In healthy subjects, at least 70% of ursodiol (unconjugated) is bound to plasma protein. No information is available on the binding of conjugated ursodiol to plasma protein in healthy subjects or primary biliary cirrhosis (PBC) patients. However, since the efficacy of ursodiol is related to its concentration in bile rather than in plasma, serum levels are not indicative of bioavailability in clinical settings. Its volume of distribution has not been determined, but is expected to be small since the drug is mostly distributed in the bile and small intestine. In bile, UDCA concentration reaches a peak in 1-3 hours.

Ursodiol (UDCA) is normally present as a minor fraction of the total bile acids in humans (about 5%). Following oral administration, the majority of ursodiol is absorbed by passive diffusion and its absorption is incomplete.

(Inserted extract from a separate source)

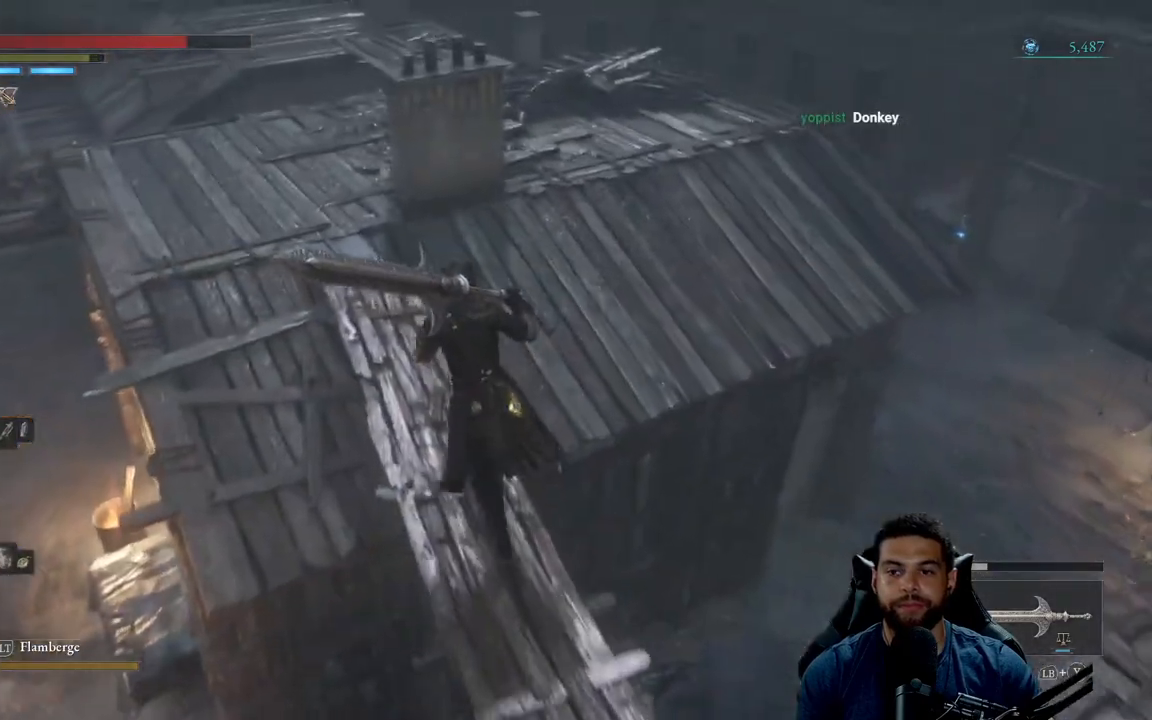
{"buttons": ["B"], "left_stick": "up", "right_stick": "center", "events": []}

Ursodiol, a naturally occurring hydrophilic bile acid, derived from cholesterol, is present as a minor fraction of the total human bile acid pool. Oral administration of ursodiol increases this fraction in a dose related manner, to become the major biliary acid, replacing/displacing toxic concentrations of endogenous hydrophobic bile acids that tend to accumulate in cholestatic liver disease.

Multiple mechanisms of action at the cellular and molecular level in addition to the replacement and displacement of toxic bile acids include cytoprotection of the injured bile duct epithelial cells (cholangiocytes) against toxic effects of bile acids, inhibition of apotosis of hepatocytes, immunomodulatory effects via a number of mechanisms including decreasing expression of MHC class I proteins on hepatocytes and cholangiocytes, and stimulation of bile secretion by hepatocytes and cholangiocytes.

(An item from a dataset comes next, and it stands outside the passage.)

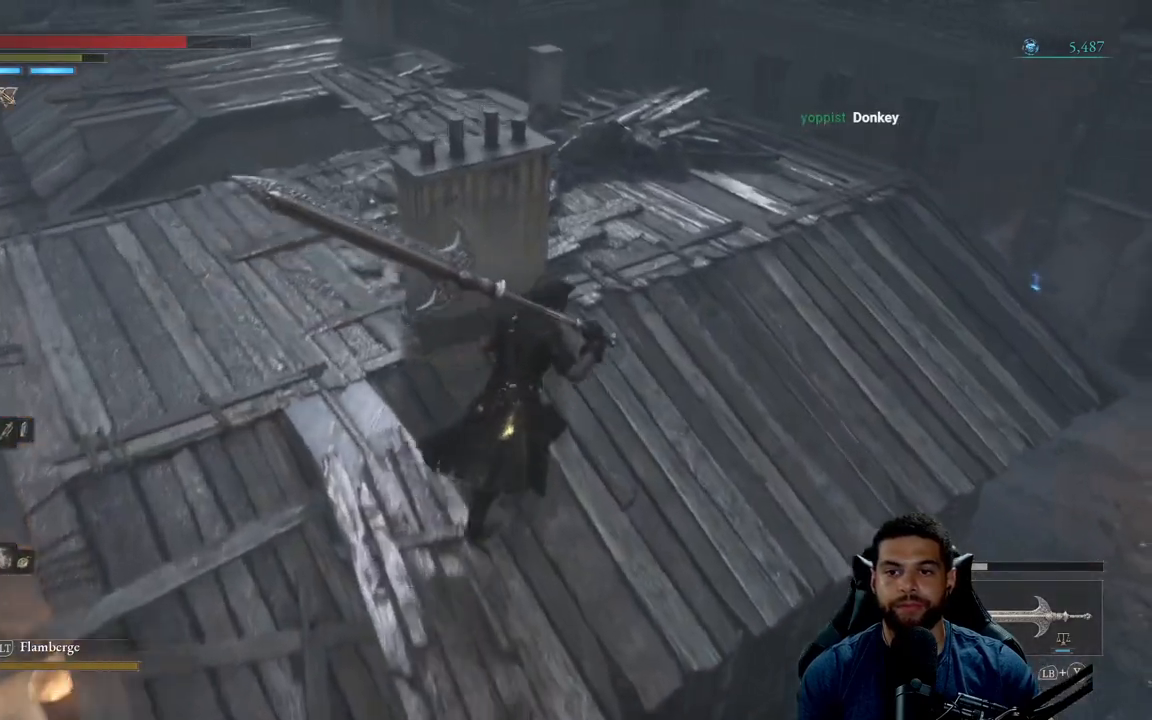
{"buttons": ["B"], "left_stick": "up", "right_stick": "down", "events": [[133, "right_stick", "down-right"], [317, "right_stick", "center"], [483, "right_stick", "down"]]}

The cholesterol-lowering effect observed following the administration of URSO and URSO DS in patients with primary biliary cirrhosis could be related to an improvement of cholestasis, modifications in cholesterol metabolism, or both. Changes in the endogenous bile acid composition induced by URSO and URSO DS might be the common denominator of these two mechanisms.

During chronic administration, ursodiol becomes a major biliary and plasma bile acid. At a chronic dose of 13-15 mg/kg/day, ursodiol constitutes 30-50% of biliary and plasma bile acids.

Ursodiol is excreted primarily in the feces. With treatment, urinary excretion increases, but remains less than 1%, except in severe cholestatic liver disease.

Once absorbed, ursodiol undergoes hepatic extraction to the extent of about 70% in the absence of liver disease. This leads to low blood levels in the systemic circulation. As the severity of liver disease increases, the extent of extraction decreases. In the liver, ursodiol is conjugated with glycine or taurine, then secreted into bile. These conjugates of ursodiol are absorbed in the small intestine by passive and active mechanisms. The conjugates can also be deconjugated in the ileum by intestinal enzymes, leading to the formation of free ursodiol that can be reabsorbed and reconjugated in the liver. Nonabsorbed ursodiol passes into the colon where it is mostly 7-dehydroxylated to lithocholic acid. Some ursodiol is epimerized to chenodiol (CDCA) via a 7-oxo intermediate. Chenodiol also undergoes 7-dehydroxylation to form lithocholic acid. These metabolites are poorly soluble and excreted in the feces. A small portion of lithocholic acid is reabsorbed, conjugated in the liver with glycine or taurine, and sulfated at the 3 position. The resulting sulfated lithocholic acid conjugates are excreted in bile and then lost in feces.

Lithocholic acid, when administered chronically to animals, causes cholestatic liver injury that may lead to death from liver failure in certain species unable to form sulfate conjugates. Ursodiol is 7-dehydroxylated more slowly than chenodiol. For equimolar doses of ursodiol and chenodiol, steady state levels of lithocholic acid in biliary bile acids are lower during ursodiol administration than with chenodiol administration. Humans and chimpanzees can sulfate lithocholic acid. Although liver injury has not been associated with ursodiol therapy, a reduced capacity to sulfate may exist in some individuals. Nonetheless, such a deficiency has not yet been clearly demonstrated and must be extremely rare, given the several thousand patient-years of clinical experience with ursodiol.